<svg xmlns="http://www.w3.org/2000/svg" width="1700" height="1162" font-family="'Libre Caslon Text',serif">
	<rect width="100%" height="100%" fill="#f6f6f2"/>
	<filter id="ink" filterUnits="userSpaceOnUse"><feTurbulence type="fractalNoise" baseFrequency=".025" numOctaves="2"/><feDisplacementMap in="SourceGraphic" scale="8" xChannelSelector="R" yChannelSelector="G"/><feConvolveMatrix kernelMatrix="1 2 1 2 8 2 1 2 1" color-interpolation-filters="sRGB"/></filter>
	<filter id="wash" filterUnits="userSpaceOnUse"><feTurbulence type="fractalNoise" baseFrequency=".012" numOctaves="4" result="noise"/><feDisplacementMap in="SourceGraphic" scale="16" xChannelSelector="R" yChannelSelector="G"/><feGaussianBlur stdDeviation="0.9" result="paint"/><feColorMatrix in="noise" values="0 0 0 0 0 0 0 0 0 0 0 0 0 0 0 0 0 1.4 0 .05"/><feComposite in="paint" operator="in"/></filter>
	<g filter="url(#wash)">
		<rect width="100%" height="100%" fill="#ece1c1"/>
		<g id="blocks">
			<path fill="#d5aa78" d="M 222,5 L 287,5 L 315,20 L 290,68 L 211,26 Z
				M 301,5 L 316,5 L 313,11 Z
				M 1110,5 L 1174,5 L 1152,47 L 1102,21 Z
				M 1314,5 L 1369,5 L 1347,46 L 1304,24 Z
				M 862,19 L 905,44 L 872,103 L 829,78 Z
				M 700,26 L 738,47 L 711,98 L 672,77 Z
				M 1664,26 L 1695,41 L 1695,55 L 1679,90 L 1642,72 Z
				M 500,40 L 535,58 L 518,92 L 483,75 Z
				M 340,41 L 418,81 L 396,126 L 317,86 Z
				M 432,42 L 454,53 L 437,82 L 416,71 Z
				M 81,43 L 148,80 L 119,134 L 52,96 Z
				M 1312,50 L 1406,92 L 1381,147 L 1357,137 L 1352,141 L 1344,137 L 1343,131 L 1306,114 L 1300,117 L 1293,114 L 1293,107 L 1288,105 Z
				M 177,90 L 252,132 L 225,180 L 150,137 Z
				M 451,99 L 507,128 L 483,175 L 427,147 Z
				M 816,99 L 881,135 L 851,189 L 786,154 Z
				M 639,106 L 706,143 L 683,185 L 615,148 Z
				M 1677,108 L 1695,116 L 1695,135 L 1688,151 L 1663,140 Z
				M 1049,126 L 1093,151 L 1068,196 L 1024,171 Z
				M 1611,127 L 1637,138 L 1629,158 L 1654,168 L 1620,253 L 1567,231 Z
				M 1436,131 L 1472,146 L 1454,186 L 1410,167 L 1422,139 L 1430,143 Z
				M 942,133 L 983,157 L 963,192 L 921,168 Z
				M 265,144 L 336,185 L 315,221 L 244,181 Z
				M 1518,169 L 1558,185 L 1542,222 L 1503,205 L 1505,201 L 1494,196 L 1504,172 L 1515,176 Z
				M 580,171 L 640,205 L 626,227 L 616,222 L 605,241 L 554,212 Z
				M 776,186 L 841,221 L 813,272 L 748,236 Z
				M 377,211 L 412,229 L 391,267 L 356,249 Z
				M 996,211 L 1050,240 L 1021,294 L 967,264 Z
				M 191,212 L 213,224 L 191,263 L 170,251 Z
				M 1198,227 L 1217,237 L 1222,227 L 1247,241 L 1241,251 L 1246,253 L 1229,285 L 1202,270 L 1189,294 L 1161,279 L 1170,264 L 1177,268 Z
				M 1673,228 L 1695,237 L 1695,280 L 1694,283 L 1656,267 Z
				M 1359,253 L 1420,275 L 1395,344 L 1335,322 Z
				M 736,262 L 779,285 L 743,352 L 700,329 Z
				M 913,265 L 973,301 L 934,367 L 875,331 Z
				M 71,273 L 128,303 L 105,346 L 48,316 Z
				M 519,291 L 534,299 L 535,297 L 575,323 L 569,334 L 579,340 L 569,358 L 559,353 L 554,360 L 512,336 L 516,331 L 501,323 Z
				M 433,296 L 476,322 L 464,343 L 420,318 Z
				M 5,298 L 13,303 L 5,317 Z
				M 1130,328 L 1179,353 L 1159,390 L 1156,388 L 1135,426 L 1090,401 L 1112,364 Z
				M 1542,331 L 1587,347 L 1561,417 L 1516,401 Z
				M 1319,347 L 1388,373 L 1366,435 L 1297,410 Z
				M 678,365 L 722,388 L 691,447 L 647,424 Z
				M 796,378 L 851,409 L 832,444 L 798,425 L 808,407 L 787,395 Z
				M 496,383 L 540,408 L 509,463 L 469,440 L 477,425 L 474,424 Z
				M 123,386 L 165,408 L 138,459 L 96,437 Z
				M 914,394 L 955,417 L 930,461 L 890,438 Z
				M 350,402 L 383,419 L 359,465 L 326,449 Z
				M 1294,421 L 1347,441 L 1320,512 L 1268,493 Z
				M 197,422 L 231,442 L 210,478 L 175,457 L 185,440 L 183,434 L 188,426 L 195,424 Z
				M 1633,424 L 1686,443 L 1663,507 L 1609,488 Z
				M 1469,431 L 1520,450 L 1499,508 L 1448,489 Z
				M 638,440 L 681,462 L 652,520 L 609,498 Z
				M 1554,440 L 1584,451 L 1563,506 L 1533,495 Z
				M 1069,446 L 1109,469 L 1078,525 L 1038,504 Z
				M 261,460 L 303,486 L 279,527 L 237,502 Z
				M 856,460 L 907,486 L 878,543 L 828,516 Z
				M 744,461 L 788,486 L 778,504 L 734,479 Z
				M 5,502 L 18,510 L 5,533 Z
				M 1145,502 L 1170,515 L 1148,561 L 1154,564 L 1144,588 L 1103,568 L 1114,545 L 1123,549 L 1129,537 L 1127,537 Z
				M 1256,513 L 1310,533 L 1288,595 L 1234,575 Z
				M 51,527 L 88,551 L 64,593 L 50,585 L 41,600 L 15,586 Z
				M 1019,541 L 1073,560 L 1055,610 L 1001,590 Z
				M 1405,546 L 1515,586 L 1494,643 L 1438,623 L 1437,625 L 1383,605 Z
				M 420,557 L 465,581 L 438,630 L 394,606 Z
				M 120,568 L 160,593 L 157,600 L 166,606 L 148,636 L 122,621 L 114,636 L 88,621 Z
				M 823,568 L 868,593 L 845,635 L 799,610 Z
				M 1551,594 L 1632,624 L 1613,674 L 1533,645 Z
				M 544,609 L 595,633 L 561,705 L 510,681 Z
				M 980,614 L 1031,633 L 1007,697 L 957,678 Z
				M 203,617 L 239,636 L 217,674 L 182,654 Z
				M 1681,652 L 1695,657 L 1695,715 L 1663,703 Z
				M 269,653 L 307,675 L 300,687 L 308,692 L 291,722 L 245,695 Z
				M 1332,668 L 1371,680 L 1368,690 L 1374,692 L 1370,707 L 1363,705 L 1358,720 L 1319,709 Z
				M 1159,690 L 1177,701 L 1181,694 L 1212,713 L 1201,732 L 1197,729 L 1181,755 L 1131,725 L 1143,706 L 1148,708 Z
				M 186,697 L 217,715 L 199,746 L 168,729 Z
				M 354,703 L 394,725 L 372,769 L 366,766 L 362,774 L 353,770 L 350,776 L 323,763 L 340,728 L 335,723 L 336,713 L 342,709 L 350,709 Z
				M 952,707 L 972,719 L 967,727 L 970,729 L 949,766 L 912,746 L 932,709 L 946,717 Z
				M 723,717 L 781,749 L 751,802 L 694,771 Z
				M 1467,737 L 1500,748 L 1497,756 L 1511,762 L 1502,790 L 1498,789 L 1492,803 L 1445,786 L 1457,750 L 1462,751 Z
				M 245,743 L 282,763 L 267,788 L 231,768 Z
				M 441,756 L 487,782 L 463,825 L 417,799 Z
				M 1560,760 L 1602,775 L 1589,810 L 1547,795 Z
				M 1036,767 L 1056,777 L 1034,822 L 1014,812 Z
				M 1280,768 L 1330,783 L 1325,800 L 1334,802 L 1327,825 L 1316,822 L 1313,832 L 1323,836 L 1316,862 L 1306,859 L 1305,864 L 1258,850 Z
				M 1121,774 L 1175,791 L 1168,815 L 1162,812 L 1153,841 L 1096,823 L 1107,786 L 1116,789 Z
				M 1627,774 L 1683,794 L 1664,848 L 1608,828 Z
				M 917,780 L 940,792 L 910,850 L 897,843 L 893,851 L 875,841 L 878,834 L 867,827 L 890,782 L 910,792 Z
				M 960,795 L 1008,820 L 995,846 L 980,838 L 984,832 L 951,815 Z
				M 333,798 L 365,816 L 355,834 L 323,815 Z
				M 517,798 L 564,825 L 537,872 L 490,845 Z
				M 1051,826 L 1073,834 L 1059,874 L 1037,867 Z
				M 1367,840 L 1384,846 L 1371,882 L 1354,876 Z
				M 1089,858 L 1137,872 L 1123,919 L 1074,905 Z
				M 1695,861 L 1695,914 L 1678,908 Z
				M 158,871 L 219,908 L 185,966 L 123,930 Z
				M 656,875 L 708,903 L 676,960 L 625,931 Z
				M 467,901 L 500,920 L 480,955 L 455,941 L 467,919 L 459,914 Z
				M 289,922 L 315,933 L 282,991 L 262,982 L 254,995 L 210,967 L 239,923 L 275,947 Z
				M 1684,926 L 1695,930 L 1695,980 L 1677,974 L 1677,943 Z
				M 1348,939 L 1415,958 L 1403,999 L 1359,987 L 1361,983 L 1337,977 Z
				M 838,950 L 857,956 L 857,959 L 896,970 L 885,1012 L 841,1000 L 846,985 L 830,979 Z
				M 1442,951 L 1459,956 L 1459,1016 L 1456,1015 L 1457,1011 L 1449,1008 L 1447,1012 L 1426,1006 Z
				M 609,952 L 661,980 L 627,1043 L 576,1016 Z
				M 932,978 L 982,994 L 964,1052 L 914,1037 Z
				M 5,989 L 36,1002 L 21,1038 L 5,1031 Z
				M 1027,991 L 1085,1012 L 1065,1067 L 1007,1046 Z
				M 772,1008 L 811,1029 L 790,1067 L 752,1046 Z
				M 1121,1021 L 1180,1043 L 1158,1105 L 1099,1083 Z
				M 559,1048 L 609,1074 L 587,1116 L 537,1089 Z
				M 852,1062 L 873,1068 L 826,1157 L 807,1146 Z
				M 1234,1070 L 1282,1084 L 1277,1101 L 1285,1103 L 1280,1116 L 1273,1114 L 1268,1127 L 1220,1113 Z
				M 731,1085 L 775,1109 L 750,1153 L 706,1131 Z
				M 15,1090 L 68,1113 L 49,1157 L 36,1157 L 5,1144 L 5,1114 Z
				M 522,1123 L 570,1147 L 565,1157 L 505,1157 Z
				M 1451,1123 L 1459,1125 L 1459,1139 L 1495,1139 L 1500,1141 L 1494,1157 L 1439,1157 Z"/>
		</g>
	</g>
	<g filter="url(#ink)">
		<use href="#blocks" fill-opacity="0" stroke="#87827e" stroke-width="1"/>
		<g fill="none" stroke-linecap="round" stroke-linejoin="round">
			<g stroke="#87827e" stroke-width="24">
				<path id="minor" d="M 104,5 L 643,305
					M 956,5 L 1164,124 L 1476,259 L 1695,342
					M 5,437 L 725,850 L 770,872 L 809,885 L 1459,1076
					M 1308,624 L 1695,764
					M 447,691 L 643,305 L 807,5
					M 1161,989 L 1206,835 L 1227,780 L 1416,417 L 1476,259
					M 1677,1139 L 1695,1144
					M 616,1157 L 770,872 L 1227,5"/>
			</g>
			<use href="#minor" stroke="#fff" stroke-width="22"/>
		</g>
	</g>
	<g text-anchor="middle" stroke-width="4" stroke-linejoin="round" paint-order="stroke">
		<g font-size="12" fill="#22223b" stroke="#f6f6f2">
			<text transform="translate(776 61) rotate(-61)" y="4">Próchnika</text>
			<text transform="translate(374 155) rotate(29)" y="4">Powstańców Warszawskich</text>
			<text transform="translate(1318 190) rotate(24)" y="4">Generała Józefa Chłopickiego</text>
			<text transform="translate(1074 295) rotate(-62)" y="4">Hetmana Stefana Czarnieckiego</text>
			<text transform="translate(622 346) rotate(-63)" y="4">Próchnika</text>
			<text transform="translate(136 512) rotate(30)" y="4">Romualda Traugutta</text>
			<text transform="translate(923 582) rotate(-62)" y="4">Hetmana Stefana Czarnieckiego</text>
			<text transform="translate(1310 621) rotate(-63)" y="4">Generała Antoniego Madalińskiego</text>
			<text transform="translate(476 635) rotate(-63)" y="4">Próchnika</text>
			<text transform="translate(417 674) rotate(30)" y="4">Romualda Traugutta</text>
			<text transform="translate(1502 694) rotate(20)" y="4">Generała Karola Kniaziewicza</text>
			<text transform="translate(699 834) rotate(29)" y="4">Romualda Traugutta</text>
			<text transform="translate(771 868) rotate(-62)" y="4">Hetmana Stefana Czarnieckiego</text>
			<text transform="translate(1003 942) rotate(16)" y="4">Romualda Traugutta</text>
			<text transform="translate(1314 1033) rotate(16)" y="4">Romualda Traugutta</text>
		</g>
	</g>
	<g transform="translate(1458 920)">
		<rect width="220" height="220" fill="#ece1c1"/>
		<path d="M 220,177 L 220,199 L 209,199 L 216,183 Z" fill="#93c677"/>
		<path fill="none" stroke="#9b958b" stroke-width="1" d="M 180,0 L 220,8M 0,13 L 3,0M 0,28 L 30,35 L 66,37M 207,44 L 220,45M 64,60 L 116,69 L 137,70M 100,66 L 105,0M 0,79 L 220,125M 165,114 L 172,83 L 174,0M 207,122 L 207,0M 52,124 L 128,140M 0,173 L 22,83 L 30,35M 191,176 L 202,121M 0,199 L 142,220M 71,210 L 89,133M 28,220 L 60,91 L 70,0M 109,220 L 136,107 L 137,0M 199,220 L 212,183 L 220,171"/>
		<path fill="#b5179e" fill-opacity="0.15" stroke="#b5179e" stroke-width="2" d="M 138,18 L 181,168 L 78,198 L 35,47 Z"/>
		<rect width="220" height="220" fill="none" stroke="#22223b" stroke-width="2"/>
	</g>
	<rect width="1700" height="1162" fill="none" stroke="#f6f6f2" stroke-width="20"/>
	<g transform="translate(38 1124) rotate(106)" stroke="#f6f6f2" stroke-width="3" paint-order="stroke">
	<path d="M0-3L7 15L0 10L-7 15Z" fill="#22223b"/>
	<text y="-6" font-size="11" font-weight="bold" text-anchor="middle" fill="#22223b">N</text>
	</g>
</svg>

ASSIGNMENT:
Please, from the entries above, set down exactly the lines from the one containing "M 678,365 L 722,388 L 691,447 L 647,424 Z" through the one containing "M 1069,446 L", and only those.

YOUR SOLUTION:
				M 678,365 L 722,388 L 691,447 L 647,424 Z
				M 796,378 L 851,409 L 832,444 L 798,425 L 808,407 L 787,395 Z
				M 496,383 L 540,408 L 509,463 L 469,440 L 477,425 L 474,424 Z
				M 123,386 L 165,408 L 138,459 L 96,437 Z
				M 914,394 L 955,417 L 930,461 L 890,438 Z
				M 350,402 L 383,419 L 359,465 L 326,449 Z
				M 1294,421 L 1347,441 L 1320,512 L 1268,493 Z
				M 197,422 L 231,442 L 210,478 L 175,457 L 185,440 L 183,434 L 188,426 L 195,424 Z
				M 1633,424 L 1686,443 L 1663,507 L 1609,488 Z
				M 1469,431 L 1520,450 L 1499,508 L 1448,489 Z
				M 638,440 L 681,462 L 652,520 L 609,498 Z
				M 1554,440 L 1584,451 L 1563,506 L 1533,495 Z
				M 1069,446 L 1109,469 L 1078,525 L 1038,504 Z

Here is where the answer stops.